Мы сейчас в своем приходе организовали дежурство молодых миссионеров. Большинство людей заходит в храм, а он расположен в офисном районе, поставить свечку или помолиться о чем-то своем. У священника обычно очень мало времени, чтобы со всеми поговорить. Задача же миссионера заключается в том, чтобы отвечать на возникающие у людей вопросы. Я поинтересовался, что спрашивают. Оказалось - очень широкая амплитуда, от причудливо богословских вопросов, выдающих полную наивность человека в богословии, но глубокий интерес, до политических. Это говорит о том, что интерес к храму и Церкви есть, желание больше знать есть.
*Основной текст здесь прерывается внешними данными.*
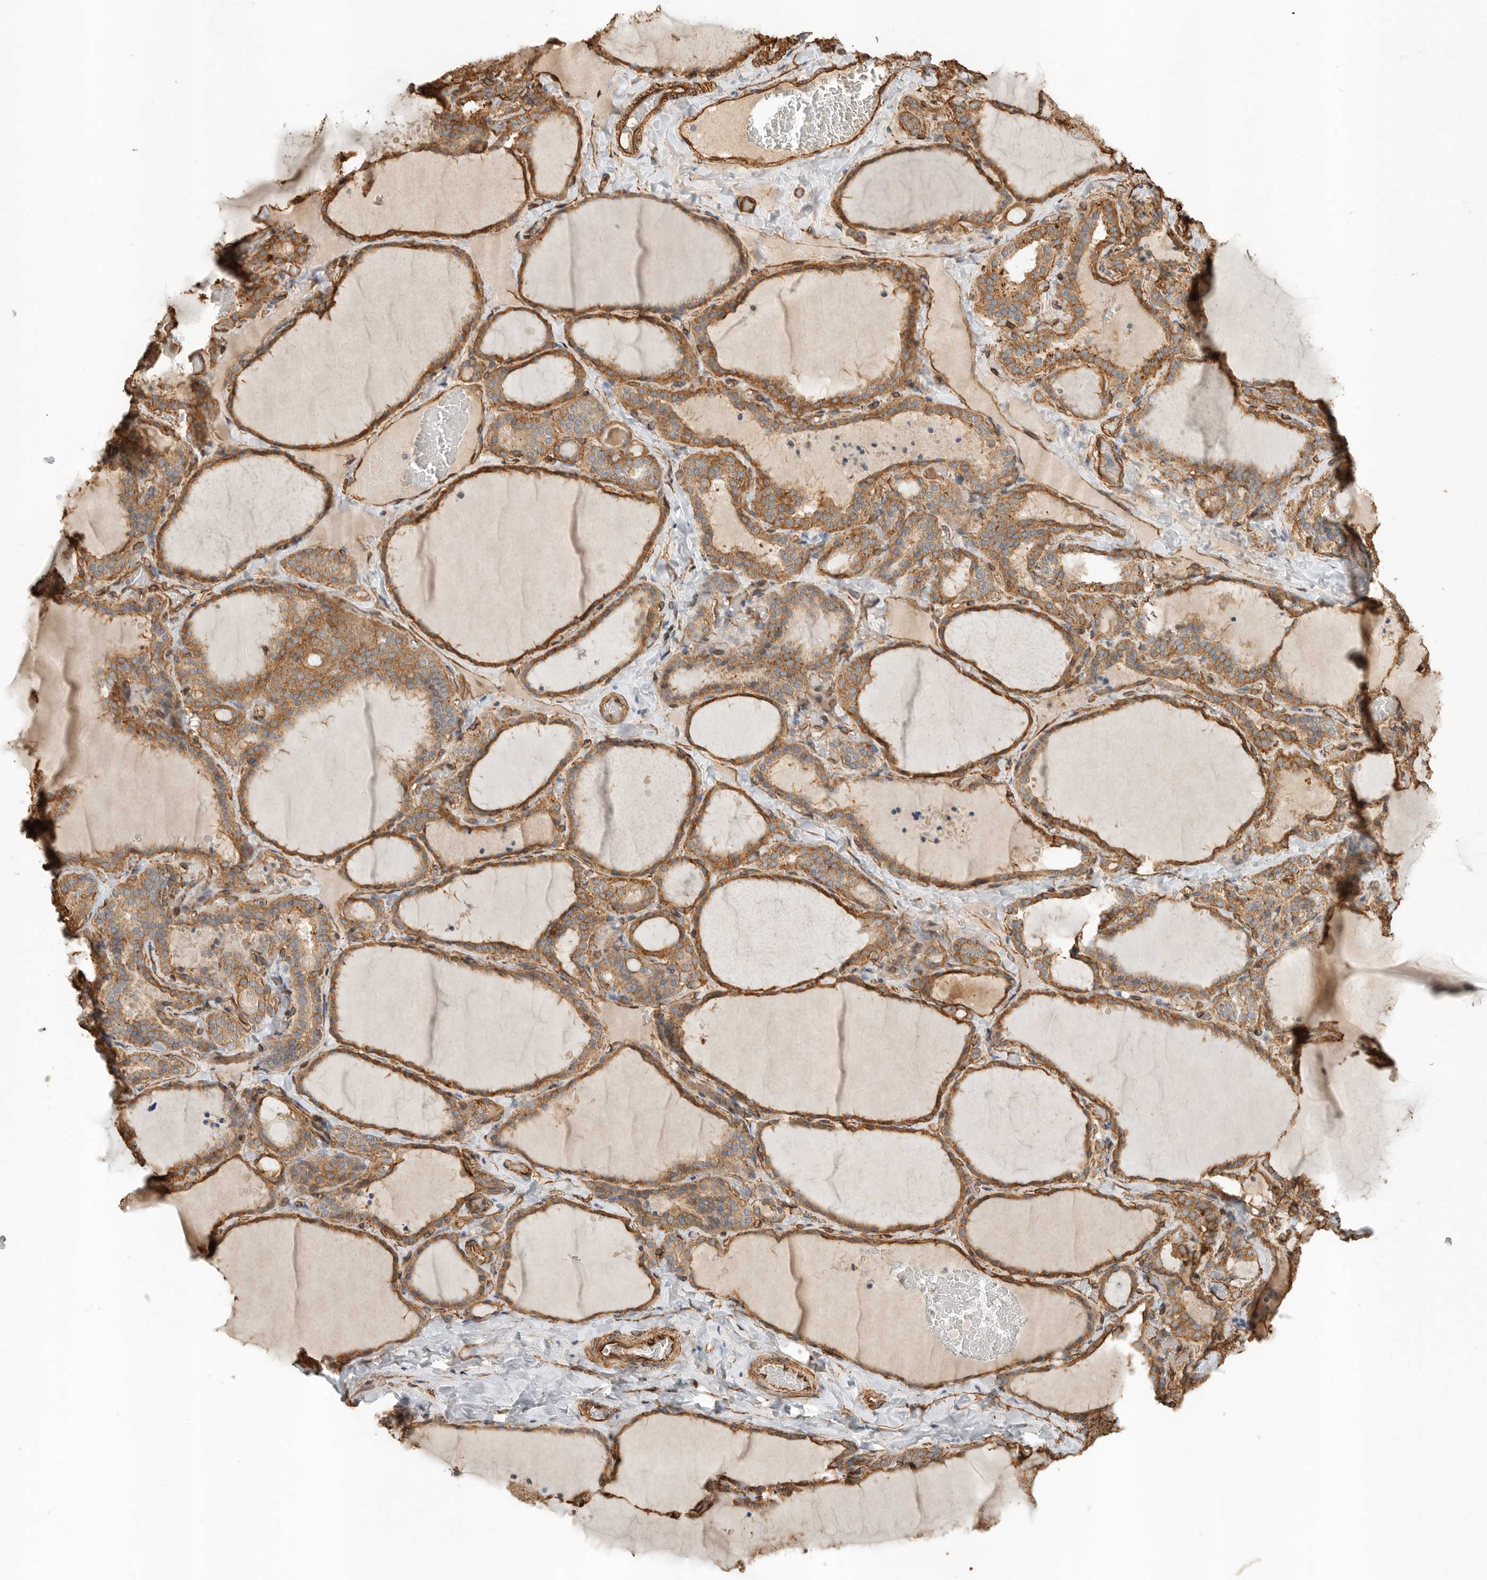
{"staining": {"intensity": "moderate", "quantity": ">75%", "location": "cytoplasmic/membranous"}, "tissue": "thyroid gland", "cell_type": "Glandular cells", "image_type": "normal", "snomed": [{"axis": "morphology", "description": "Normal tissue, NOS"}, {"axis": "topography", "description": "Thyroid gland"}], "caption": "Immunohistochemical staining of normal human thyroid gland exhibits >75% levels of moderate cytoplasmic/membranous protein expression in about >75% of glandular cells. (DAB = brown stain, brightfield microscopy at high magnification).", "gene": "JMJD4", "patient": {"sex": "female", "age": 22}}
Зачастую нет контактного лица, как этот молодой миссионер. К священнику ведь не каждый подойдет, особенно с вопросом, который еще недостаточно сформулирован. С другой стороны, к сожалению, во многих приходах и монастырях есть система свой-чужой. Например, видят человека не из интеллигенции в приходе, где преобладает интеллигенция, и сразу встает барьер. Или наоборот. Я с этим серьезно сталкивался.
Общество у нас очень сложное. Мы знаем, сколько молодежи уходит сегодня в язычество, мы знаем, скольким молодым мужикам сегодня нужен активный выход жизненной энергии. К сожалению, не всегда они получают это в Церкви. Но, слава Богу, что во многих местах таких людей принимают. Есть военно-патриотические православные секции, общественные организации, различные школы.
Вторая проблема заключается в том, что любая группа, даже молодежная, пытается очертить для себя какие-то рамки, создать сообщество людей, которым друг с другом комфортно. Но это не всегда помогает тому, чтобы люди могли легко влиться в церковную общину, не будучи социально близкими тем, кто ее составляет. В большом городе это не так страшно, поскольку много приходов, много различных церковных общественных организаций на разные вкусы и социальные запросы. В маленьком же городе слишком хорошо работающая система свой-чужой не способствует церковной миссии.